Protocolo de intenções firmado nesta quarta-feira, 13, entre o governo do Estado e o Ministério das Comunicações, formalizou a adesão do Rio Grande do Sul ao Plano Nacional de Banda Larga liderado pelo ministro Paulo Bernardo. O objetivo é popularizar o acesso à Internet em banda larga e ampliar o serviço de telefonia fixa, por meio de tarifas mais acessíveis. O valor pretendido pelo Ministério é R$ 35 para a banda larga em velocidade de um megabit por segundo e R$ 13,5 à telefonia. Os dois governos também avaliam a possibilidade de redução do Imposto Sobre Circulação de Mercadorias e Prestação de Serviços (ICMS) no projeto da banda larga, como forma de incentivo ao acesso.
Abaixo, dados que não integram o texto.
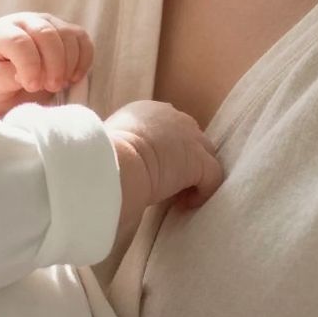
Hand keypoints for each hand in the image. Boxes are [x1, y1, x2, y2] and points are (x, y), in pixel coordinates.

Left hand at [0, 12, 93, 116]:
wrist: (4, 75)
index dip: (29, 66)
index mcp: (0, 31)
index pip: (19, 42)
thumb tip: (22, 75)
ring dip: (68, 64)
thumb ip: (0, 77)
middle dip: (53, 65)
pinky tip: (72, 78)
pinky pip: (82, 40)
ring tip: (57, 85)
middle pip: (47, 34)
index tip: (32, 86)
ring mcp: (48, 22)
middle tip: (51, 87)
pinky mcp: (66, 30)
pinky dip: (83, 61)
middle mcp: (25, 21)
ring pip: (67, 35)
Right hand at [105, 99, 224, 239]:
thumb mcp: (111, 141)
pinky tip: (183, 206)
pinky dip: (202, 193)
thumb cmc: (104, 156)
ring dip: (195, 176)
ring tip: (178, 197)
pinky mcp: (200, 161)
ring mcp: (190, 137)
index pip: (169, 127)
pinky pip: (213, 177)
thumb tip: (119, 160)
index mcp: (149, 111)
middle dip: (185, 160)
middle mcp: (174, 117)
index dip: (167, 150)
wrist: (114, 162)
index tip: (155, 169)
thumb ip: (124, 144)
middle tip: (169, 184)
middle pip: (191, 139)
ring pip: (205, 156)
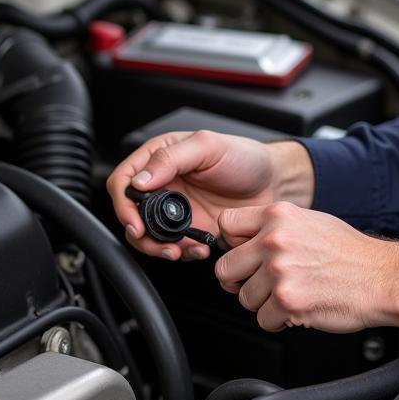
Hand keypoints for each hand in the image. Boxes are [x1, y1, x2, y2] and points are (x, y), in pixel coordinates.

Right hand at [106, 131, 313, 260]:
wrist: (275, 182)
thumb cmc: (245, 157)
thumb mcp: (207, 147)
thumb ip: (170, 159)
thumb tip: (140, 180)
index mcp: (160, 159)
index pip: (124, 181)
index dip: (123, 204)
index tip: (135, 222)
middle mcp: (164, 184)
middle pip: (131, 214)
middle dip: (141, 234)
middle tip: (161, 244)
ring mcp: (177, 209)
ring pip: (150, 235)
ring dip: (160, 248)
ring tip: (181, 250)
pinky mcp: (192, 229)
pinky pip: (175, 246)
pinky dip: (183, 253)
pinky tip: (199, 248)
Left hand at [215, 201, 398, 332]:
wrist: (382, 278)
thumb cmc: (350, 253)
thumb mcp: (309, 222)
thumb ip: (273, 228)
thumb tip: (243, 243)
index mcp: (278, 216)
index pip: (226, 224)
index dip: (232, 244)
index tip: (243, 254)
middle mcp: (275, 240)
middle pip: (226, 268)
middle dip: (241, 281)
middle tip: (261, 284)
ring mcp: (280, 271)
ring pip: (244, 299)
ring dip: (264, 304)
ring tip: (290, 295)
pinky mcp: (288, 301)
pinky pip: (263, 320)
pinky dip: (279, 321)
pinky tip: (299, 308)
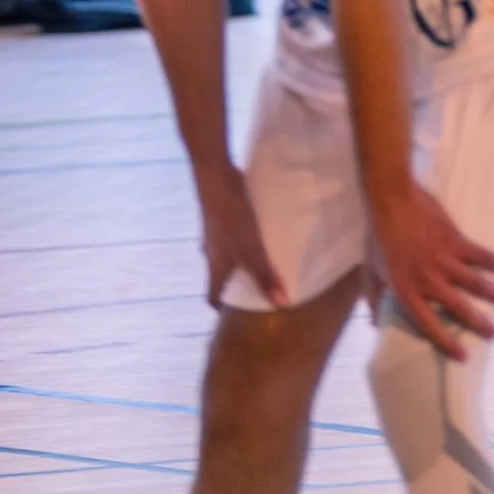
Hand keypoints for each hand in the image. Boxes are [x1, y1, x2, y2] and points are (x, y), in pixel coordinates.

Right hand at [197, 161, 285, 310]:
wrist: (216, 176)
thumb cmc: (232, 217)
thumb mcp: (252, 249)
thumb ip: (265, 275)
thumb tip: (281, 304)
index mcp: (215, 266)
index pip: (212, 296)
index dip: (222, 308)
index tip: (236, 317)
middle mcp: (212, 252)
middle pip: (222, 276)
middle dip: (238, 285)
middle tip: (259, 290)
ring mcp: (216, 233)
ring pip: (229, 255)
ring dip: (243, 261)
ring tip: (267, 262)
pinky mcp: (223, 215)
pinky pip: (234, 236)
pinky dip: (246, 240)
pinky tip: (264, 233)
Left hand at [371, 180, 493, 357]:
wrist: (391, 201)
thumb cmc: (378, 237)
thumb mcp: (369, 273)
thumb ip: (373, 299)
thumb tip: (374, 323)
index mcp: (406, 292)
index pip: (429, 325)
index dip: (447, 342)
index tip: (464, 355)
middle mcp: (428, 282)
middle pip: (459, 308)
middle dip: (479, 323)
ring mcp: (444, 261)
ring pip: (475, 283)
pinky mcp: (455, 241)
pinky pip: (479, 254)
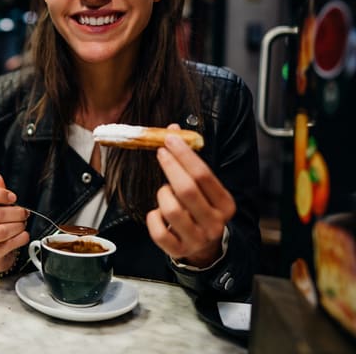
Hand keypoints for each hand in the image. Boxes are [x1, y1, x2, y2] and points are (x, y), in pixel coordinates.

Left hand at [145, 124, 235, 267]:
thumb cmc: (201, 210)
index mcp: (225, 204)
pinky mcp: (178, 250)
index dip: (184, 155)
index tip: (170, 139)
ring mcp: (196, 238)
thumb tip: (173, 130)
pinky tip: (157, 213)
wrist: (205, 248)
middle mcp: (214, 223)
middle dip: (171, 166)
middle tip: (161, 152)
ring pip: (171, 209)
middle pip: (187, 190)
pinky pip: (159, 231)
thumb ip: (190, 161)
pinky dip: (153, 217)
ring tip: (165, 191)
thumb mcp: (204, 188)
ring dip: (162, 194)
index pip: (204, 175)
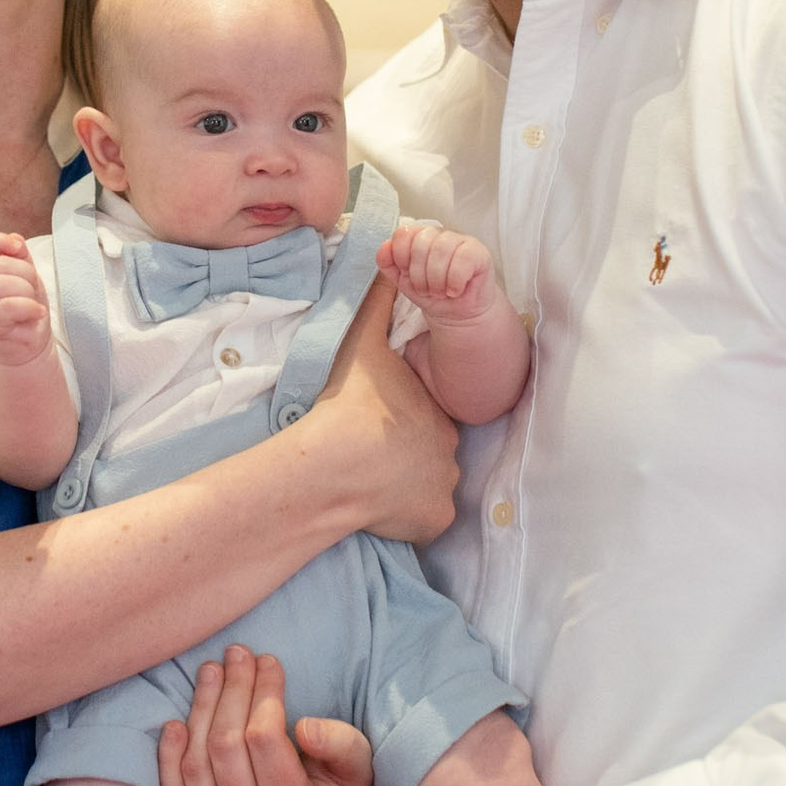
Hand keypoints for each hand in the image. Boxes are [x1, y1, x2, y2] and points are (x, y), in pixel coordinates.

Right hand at [0, 232, 49, 365]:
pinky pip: (8, 306)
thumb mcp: (27, 277)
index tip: (19, 248)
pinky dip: (29, 308)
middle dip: (26, 274)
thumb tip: (15, 238)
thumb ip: (19, 256)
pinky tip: (36, 313)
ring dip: (27, 293)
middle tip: (32, 291)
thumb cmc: (25, 309)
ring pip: (2, 284)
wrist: (26, 345)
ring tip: (32, 305)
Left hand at [158, 645, 374, 785]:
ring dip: (200, 709)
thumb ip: (342, 745)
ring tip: (211, 670)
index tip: (268, 660)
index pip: (264, 738)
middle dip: (231, 690)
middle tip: (237, 653)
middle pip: (226, 746)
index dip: (263, 692)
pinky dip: (169, 755)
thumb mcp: (356, 768)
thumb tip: (305, 728)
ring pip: (197, 763)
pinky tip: (176, 722)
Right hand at [306, 277, 459, 542]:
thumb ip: (378, 306)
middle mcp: (450, 450)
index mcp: (436, 410)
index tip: (376, 427)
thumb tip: (390, 264)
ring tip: (372, 484)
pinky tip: (379, 510)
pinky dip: (407, 519)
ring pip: (428, 489)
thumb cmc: (349, 402)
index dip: (401, 423)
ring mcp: (444, 488)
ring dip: (407, 488)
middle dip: (407, 457)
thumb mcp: (362, 343)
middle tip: (371, 455)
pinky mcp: (433, 521)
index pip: (426, 419)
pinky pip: (424, 521)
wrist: (334, 464)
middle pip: (431, 455)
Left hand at [378, 223, 496, 322]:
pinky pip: (463, 259)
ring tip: (440, 292)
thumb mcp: (403, 281)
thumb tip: (385, 245)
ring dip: (436, 280)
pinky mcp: (479, 252)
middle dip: (419, 275)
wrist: (457, 314)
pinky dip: (455, 281)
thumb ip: (388, 264)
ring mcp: (460, 240)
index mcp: (419, 236)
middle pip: (421, 243)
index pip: (404, 233)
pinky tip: (455, 290)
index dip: (401, 257)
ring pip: (441, 250)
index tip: (407, 274)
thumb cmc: (431, 294)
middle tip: (426, 290)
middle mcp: (439, 234)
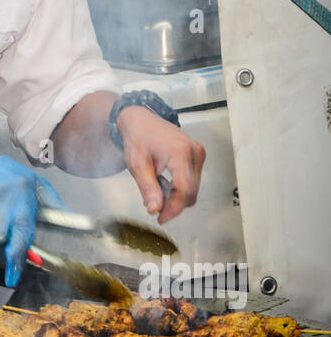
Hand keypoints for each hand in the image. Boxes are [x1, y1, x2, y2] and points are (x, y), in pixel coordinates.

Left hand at [117, 106, 205, 224]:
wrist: (140, 119)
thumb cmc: (137, 138)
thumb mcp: (137, 165)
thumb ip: (148, 188)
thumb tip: (155, 209)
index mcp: (181, 153)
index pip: (184, 190)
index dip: (173, 208)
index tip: (160, 218)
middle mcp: (195, 152)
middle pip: (191, 191)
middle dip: (173, 204)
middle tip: (154, 206)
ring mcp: (198, 153)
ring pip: (193, 188)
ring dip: (176, 196)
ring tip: (156, 188)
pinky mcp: (197, 155)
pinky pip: (192, 180)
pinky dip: (179, 187)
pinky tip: (163, 181)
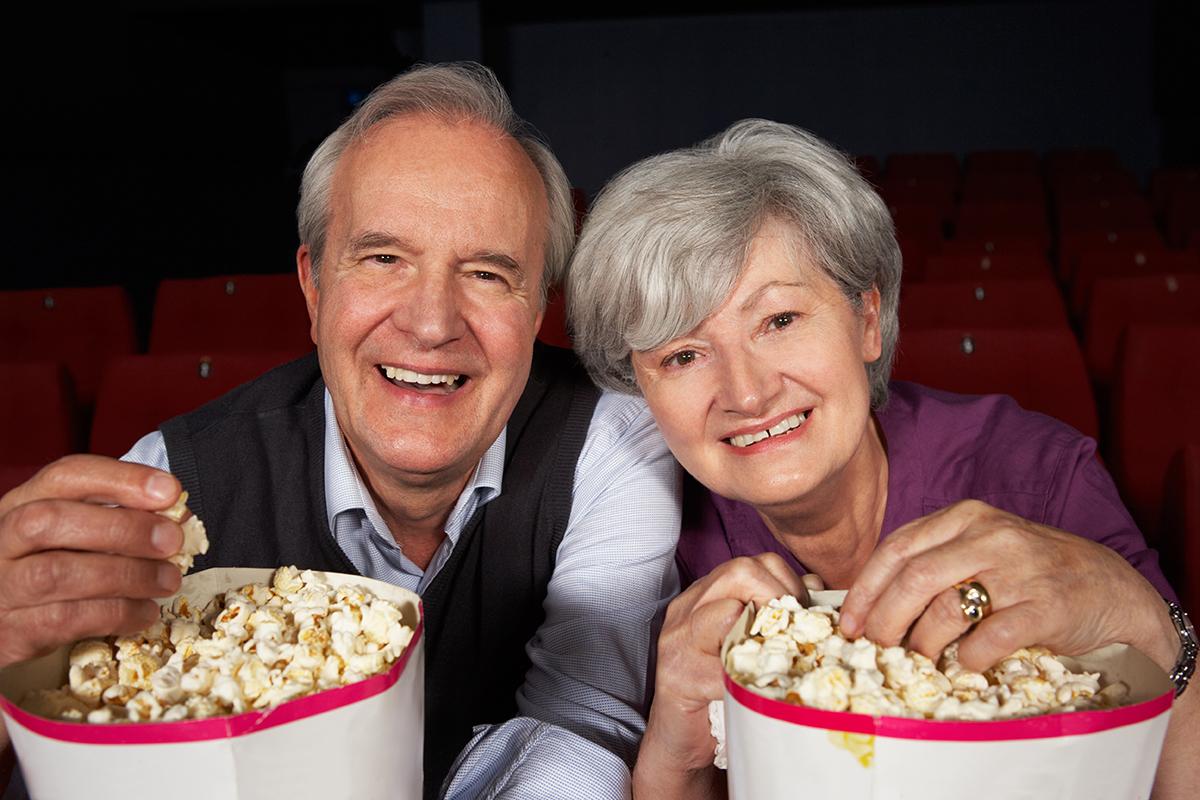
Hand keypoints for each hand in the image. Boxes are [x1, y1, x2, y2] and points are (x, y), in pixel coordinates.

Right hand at [0, 455, 184, 667]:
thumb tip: (179, 518)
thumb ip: (117, 519)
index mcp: (23, 503)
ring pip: (57, 573)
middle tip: (171, 541)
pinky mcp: (11, 630)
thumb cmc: (50, 567)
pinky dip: (116, 614)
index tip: (169, 491)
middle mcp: (3, 539)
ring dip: (126, 575)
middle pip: (51, 521)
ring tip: (168, 580)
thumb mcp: (75, 534)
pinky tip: (146, 611)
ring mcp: (3, 586)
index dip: (121, 479)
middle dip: (122, 528)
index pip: (66, 475)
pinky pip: (65, 620)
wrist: (4, 619)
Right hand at [634, 554, 811, 798]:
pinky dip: (751, 676)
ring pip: (728, 611)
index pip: (752, 564)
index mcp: (703, 595)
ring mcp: (677, 642)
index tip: (804, 613)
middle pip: (739, 572)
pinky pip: (723, 666)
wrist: (681, 739)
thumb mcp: (748, 641)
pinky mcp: (678, 678)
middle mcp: (686, 609)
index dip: (787, 584)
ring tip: (781, 655)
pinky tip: (762, 686)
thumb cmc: (719, 688)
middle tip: (796, 631)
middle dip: (780, 597)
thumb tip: (813, 585)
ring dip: (766, 633)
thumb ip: (777, 610)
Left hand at [838, 499, 1169, 671]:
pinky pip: (990, 638)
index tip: (849, 624)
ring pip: (946, 609)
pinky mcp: (1047, 606)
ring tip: (918, 663)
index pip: (896, 549)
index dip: (865, 589)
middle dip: (885, 621)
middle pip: (913, 579)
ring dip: (922, 645)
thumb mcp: (980, 550)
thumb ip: (932, 564)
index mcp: (964, 518)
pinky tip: (962, 667)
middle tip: (875, 650)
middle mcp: (989, 536)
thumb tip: (869, 607)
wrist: (1112, 590)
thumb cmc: (1031, 574)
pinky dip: (967, 659)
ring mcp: (1019, 570)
O governador Tarso Genro e Paulo Bernardo assinaram o documento no Palácio Piratini. Estão previstos, também, investimentos de R$ 15 milhões a R$ 25 milhões para a implantação de 900 quilômetros de rede de fibra ótica no Estado.
Durante visita à Assembleia Legislativa, Paulo Bernardo abordou a migração das transmissões da TV Assembleia para o sistema digital em canal aberto. Acompanhado do secretário executivo do Ministério, Cezar Alvarez, e do titular da Secretaria de Telecomunicações, Nelson Fujimoto, Bernardo disse que o modelo de multiprogramação está sendo estudado para contemplar todos os canais educativos do país com sistema digital e transmissão aberta. Bernardo também afirmou que conversará com o presidente da Câmara dos Deputados, Marco Maia, para tratar da implantação da rede legislativa nacional de TV. Detentora da concessão do Canal 61 em Porto Alegre, a Câmara dos Deputados propôs acordo de cooperação técnica com o Parlamento gaúcho.
Acompanhado de Tarso, Bernardo compareceu ainda à reunião-almoço ‘Tá na Mesa’, na Federasul. No evento, ele explicou que o principal objetivo do Plano Nacional de Banda Larga é garantir acesso barato e de boa qualidade à rede mundial de computadores. “Queremos mostrar às empresas de telecomunicação que massificar o serviço cobrando menos é ainda mais rentável do que cobrar caro a um número restrito de clientes”, disse. O programa também contempla a telefonia fixa urbana e rural. “Há uma deficiência na área rural que precisa ser revertida”, afirmou. A estimativa do Ministério com as reduções de preços é de um crescimento de até 70% no acesso às telecomunicações nos próximos quatro anos.